Ни слова не сказав, женщина направилась ко входу в базар. Глядя вслед, я подумал, что лагерей она не избежала. Великий виолончелист Мстислав Ростропович обратил внимание русской нации на то, что побежденный народ-немцы — живут лучше, чем существуем мы, его победители. Как с гуся вода. Появились разговоры, что послевоенной Германии помогла подняться с коленей богатая Америка. Вместо устаревших станков завезла новое оборудование. Зато мы взамен механизмов с ременной тягой поставили экспроприированные из Третьего Рейха станки, в то время, как мир шагнул дальше. И пахали на немецких добросовестных пахарях до перестройки.
Возле трамвайных путей расположился табор азербайджанцев. Менты, забывая о собранных деньгах, заставляли занести товар вовнутрь базара. С криками, проклятьями, торговцы перемещались в указанное место, чтобы через пару часов вновь раскидаться по стальным ниткам. Внимание привлек нечесаный пацан лет четырнадцати с вывернутыми губами. Подняв корзину с помидорами, он стал посреди рельсов, не обращая внимания на осипшие звонки идущей от вокзала трамвайной пары. Наконец, водитель, женщина в повязанном в стиле тридцатых годов платке, высунулась в дверь, понесла на родном языке «тупорылого чурку». И завязалась обычная перепалка, каких за день наберется не одна и не две. По движениям рук пацана можно было понять, что он предлагал водителю объехать торговое место.
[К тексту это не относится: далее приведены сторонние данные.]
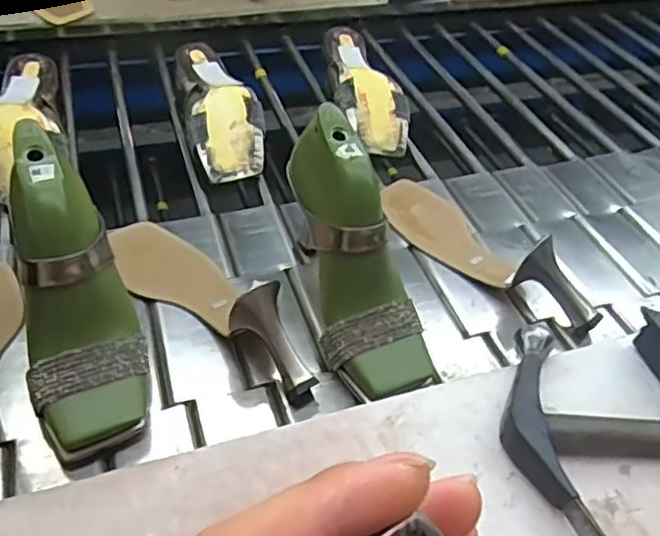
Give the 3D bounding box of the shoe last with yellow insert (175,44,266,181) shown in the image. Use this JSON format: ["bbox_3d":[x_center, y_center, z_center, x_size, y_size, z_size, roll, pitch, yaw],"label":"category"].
[{"bbox_3d":[-0.130,-0.187,0.771,0.080,0.066,0.223,-8,44,-14],"label":"shoe last with yellow insert"}]

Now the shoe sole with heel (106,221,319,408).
[{"bbox_3d":[-0.108,0.015,0.553,0.077,0.064,0.261,-28,52,-31],"label":"shoe sole with heel"}]

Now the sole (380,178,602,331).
[{"bbox_3d":[0.151,-0.033,0.636,0.255,0.058,0.084,34,49,27],"label":"sole"}]

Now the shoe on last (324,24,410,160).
[{"bbox_3d":[0.041,-0.224,0.829,0.085,0.069,0.225,-1,42,-7],"label":"shoe on last"}]

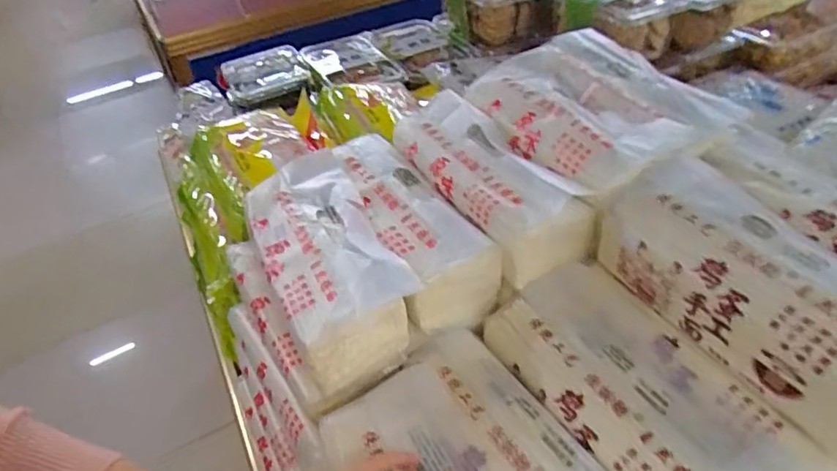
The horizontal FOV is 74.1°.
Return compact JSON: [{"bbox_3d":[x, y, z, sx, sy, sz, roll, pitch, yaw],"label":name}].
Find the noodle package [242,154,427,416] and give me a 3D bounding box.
[{"bbox_3d":[-0.091,0.025,0.540,0.109,0.085,0.246,-20,43,-14],"label":"noodle package"}]

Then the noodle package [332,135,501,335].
[{"bbox_3d":[-0.016,-0.016,0.573,0.085,0.075,0.245,-22,44,-16],"label":"noodle package"}]

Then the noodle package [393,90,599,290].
[{"bbox_3d":[0.061,-0.059,0.574,0.094,0.076,0.249,-24,44,-18],"label":"noodle package"}]

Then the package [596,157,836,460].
[{"bbox_3d":[0.269,0.040,0.431,0.118,0.087,0.241,-24,44,-18],"label":"package"}]

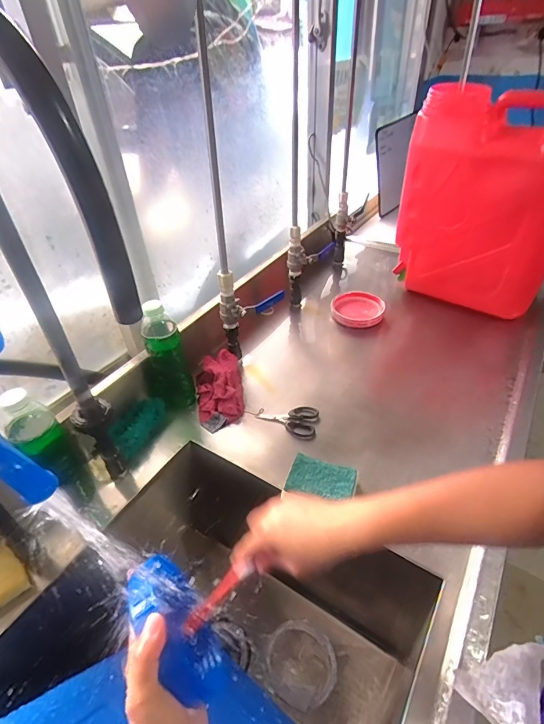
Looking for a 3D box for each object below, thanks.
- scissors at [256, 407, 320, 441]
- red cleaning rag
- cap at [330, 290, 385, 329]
[{"bbox_3d":[0.026,0.103,0.695,0.105,0.012,0.067,5,41,10],"label":"scissors"},{"bbox_3d":[-0.098,0.051,0.740,0.084,0.057,0.156,-8,40,-5],"label":"red cleaning rag"},{"bbox_3d":[0.199,-0.123,0.932,0.118,0.025,0.115,-2,44,2],"label":"cap"}]

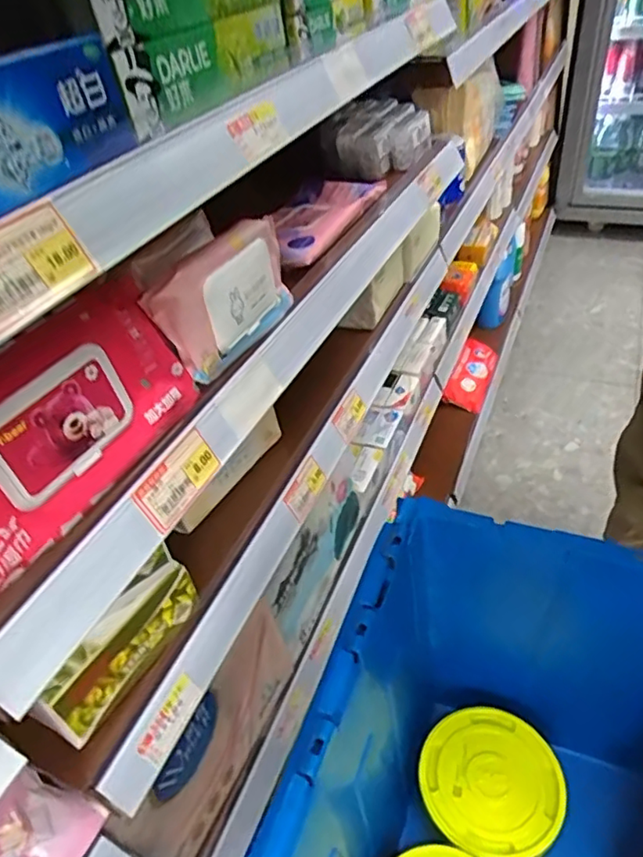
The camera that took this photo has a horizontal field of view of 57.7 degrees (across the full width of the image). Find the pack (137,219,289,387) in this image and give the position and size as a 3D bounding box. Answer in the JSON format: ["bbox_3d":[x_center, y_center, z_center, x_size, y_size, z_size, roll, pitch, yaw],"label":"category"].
[{"bbox_3d":[-0.071,-0.110,0.459,0.032,0.092,0.157,7,42,27],"label":"pack"}]

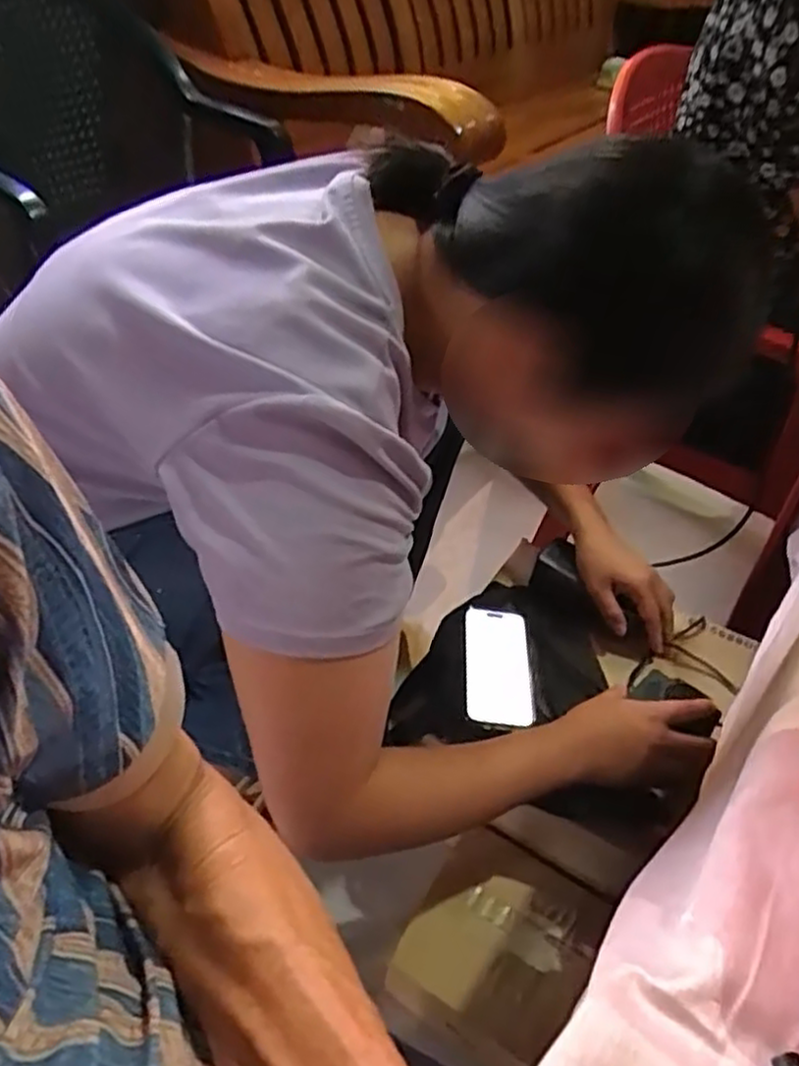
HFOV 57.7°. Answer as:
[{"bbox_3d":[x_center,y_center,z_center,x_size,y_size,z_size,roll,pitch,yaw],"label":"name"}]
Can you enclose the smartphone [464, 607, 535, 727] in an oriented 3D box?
[{"bbox_3d":[0.107,0.145,0.793,0.072,0.007,0.128,2,60,2],"label":"smartphone"}]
Мнение поддержала одна из «наших» четырнадцатилетних дурех в брюках в обтяжку. Люди смеялись, крутили пальцами возле виска. Но пацан, видимо, всерьез решил, что железный тихоход способен его обкружить. Тогда водитель звякнул звонком, пополз по рельсам. Подскочивший азербайджанец постарше столкнул пацана с путей, погрозив кулаком той же вагоновожатой.